With interest rates expected to remain low, community banks are seen as likely to increase their secondary market participation in 1998.
At a real estate conference last week in Indian Wells, Calif., the secondary market, especially for nontraditional products, was trumpeted as a growth opportunity for banks.
Portfolio lending has been very good for community banks in the past, said Paul C. Taylor, a senior economist at America's Community Bankers. Still, many with portfolios of mortgages that could readily be sold have not felt the need to engage in the secondary market, he added.
But lower rates may change that, he said.
"A refinance boom, and the conversion of adjustable-rate mortgages into fixed-rate mortgages, and a very flat yield curve are coming together in 1998. And that clearly could convince some of our members to utilize the secondary market more fully," Mr. Taylor said.
The trade group's survey of more than 280 community banks during the fourth quarter found that 16.1% were selling loans to wholesale servicers and private conduits, up from 12.5% in 1996.
The percent of respondents selling loans to Freddie Mac increased to 31.4% in 1997, from 30.6% in 1996. Participation through Fannie Mae decreased to 19.6%, from 20.7% in 1996. The percentage selling to other banks and financial institutions increased slightly, to 17.1% from 16.8% in 1996.
"Nineteen ninety-eight may be a year in which community banks choose to securitize somewhat more of their portfolio due to the surge in activity brought by lower interest rates and mortgage rates," Mr. Taylor said.
With rates low, high-loan-to-value and home equity securitization are areas that banks may plunge into.
High-LTV second mortgages are a lucrative lending niche, and if mortgage lenders do not start offering these mortgages to customers, their competitors will snap up the opportunity and the customers, said Timothy J. O'Neill Jr., senior vice president of First Indiana Bank, Indianapolis.
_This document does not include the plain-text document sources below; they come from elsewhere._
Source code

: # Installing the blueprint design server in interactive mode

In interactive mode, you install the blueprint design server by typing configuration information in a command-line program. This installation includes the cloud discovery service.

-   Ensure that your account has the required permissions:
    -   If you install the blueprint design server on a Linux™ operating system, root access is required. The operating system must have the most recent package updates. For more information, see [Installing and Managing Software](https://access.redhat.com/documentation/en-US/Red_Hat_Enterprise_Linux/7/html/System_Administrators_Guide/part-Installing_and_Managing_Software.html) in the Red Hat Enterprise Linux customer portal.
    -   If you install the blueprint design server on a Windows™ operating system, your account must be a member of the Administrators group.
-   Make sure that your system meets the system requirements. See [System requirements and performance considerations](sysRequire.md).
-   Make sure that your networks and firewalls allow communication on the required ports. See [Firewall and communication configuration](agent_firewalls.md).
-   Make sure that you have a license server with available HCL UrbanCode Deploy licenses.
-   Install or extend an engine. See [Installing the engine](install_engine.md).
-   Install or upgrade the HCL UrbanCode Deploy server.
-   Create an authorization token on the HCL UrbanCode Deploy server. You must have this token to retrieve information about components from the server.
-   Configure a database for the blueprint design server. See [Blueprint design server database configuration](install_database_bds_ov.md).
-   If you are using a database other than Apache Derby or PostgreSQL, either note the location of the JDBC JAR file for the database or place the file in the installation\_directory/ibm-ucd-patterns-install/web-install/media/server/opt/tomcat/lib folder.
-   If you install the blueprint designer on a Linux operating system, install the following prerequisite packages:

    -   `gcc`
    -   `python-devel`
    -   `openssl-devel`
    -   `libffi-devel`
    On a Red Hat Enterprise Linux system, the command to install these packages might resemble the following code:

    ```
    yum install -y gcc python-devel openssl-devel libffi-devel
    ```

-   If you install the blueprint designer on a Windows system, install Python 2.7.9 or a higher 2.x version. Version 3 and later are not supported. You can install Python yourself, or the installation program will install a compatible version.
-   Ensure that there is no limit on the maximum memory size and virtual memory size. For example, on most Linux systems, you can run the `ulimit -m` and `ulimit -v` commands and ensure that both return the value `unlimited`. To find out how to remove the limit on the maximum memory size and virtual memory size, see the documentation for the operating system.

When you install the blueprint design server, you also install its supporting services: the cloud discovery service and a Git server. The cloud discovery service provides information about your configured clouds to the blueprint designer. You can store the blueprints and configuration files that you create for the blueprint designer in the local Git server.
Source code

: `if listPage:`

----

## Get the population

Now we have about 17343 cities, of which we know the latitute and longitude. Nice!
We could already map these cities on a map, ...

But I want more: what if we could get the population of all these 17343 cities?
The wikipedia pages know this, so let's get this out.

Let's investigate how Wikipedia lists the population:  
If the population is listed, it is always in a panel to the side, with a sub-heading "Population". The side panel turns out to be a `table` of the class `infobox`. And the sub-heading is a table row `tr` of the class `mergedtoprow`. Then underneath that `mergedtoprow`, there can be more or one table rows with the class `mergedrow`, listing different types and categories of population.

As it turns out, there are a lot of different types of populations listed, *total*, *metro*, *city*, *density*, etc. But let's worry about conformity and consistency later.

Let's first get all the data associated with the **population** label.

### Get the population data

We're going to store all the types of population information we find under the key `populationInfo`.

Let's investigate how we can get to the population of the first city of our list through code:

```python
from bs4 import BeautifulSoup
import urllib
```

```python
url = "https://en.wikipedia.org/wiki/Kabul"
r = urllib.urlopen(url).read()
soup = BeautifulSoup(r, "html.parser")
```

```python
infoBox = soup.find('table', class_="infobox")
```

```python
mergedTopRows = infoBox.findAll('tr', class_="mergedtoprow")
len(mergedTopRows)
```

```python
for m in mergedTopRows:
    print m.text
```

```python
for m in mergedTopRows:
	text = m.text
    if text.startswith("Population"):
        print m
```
These loans are typically securitized and sold to investors rather than held in the loan portfolios of banks and thrifts. There has been a gradual shift in high-LTV lending toward A-credit, agency-grade first-mortgage loans as well as second mortgages, Mr. O'Neill said.
"As originators, you have options," he said. High-LTVs are usually discussed in the context of subprime lending and therefore are mistakenly labeled as subprime, he said. But home equity loans that increase a homeowner's total mortgage debt to 125% to 135% of home value are considered A to A-minus credits, he said.
The typical high-LTV borrower has a family and a good credit history, but increased debt resulting from medical bills, credit cards, short-term installment debt, or education costs, Mr. O'Neill said.
Securitization of high-LTV loans more than doubled, to $10 billion, in 1997, Mr. O'Neill said.
Last year was a profitable one for the majority of originators, who earned between 1.5% and 4% in fees from selling these loans in the secondary market, he said.
Since August, when First Indiana began originating and selling 125% home equity loans, it has been selling $13 million of the loans a month.